Reputation: 23
I'm currently ingesting data through an API that returns close to 100,000 documents in a paginated fashion (100 per page). I currently have some code that roughly functions as follows:
while c <= limit:
if not api_url:
break
req = urllib2.Request(api_url)
opener = urllib2.build_opener()
f = opener.open(req)
response = simplejson.load(f)
for item in response['documents']:
# DO SOMETHING HERE
if 'more_url' in response:
api_url = response['more_url']
else:
api_url = None
break
c += 1
Downloading the data this way is really slow and I was wondering if there is any way to loop through the pages in an async way.
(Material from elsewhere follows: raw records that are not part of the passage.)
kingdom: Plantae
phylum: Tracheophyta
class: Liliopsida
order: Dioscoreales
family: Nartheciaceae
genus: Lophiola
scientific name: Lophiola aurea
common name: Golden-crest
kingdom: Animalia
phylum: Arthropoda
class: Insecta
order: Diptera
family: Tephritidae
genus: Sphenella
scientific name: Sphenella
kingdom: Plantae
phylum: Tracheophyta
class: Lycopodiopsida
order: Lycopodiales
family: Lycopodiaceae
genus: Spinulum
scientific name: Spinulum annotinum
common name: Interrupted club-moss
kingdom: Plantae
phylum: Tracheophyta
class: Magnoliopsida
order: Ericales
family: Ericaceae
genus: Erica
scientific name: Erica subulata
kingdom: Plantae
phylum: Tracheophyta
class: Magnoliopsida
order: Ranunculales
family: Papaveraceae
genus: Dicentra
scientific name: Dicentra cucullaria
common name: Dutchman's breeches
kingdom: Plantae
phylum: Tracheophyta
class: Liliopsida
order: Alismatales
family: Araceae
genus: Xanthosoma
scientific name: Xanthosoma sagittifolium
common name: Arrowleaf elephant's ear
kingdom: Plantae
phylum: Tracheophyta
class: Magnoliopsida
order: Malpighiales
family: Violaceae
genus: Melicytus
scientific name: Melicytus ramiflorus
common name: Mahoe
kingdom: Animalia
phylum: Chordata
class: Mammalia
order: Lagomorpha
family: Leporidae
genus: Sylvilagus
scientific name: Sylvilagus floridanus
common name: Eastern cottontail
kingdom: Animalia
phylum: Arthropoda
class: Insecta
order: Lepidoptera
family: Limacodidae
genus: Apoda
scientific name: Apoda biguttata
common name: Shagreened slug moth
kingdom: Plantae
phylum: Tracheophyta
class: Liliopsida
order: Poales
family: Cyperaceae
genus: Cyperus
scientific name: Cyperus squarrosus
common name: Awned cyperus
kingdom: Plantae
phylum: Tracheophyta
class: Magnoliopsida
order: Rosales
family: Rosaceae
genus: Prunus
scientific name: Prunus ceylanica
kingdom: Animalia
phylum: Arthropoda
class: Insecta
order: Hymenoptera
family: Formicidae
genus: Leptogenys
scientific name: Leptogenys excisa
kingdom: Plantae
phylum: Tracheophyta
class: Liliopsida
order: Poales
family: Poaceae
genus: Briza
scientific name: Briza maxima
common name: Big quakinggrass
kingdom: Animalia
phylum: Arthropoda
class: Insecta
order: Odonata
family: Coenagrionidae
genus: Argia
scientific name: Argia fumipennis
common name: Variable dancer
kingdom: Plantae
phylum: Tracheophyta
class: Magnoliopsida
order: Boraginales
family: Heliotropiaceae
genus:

I have been recommended to take a look at twisted, but I am not entirely sure how to proceed.
Upvotes: 2
Views: 3715
Reputation: 3742
What you have here is that you do not know up front about what will be read next unless you will call an API. Think of this like, what you can do in parallel?
I do not know how much you can do in parallel and which tasks, but lets try...
some assumptions: - you can retrieve data from the API without penalties or limits - data processing of one page/batch can be done independently one from other
what is slow is an IO - so immediately you can split your code to two parallel running tasks - one that will read data, then put it in the queue and continue reading unless hit limit/empty response or pause if queue is full
then second task, that is taking data from queue, and do something with data
so you can call one task from another
other approach is that you have one task, that is calling other one immediately after data is read, so their execution will be running in parallel but slightly shifted
how I'll implement it? as celery tasks and yes requests
e.g. the second one:
@task
def do_data_process(data):
# do something with data
pass
@task
def parse_one_page(url):
response = requests.get(url)
data = response.json()
if 'more_url' in data:
parse_one_page.delay(data['more_url'])
# and here do data processing in this task
do_data_process(data)
# or call worker and try to do this in other process
# do_data_process.delay(data)
and it is up to you how many tasks you will run in parallel if you will add limits to your code, you can even have workers on multiple machines and have separate queues for parse_one_page
and do_data_process
why this approach, not twisted or async?
because you have cpu-bond data processing (json, then data) and for this is better to have separate processes and celery is perfect with them.
Upvotes: 2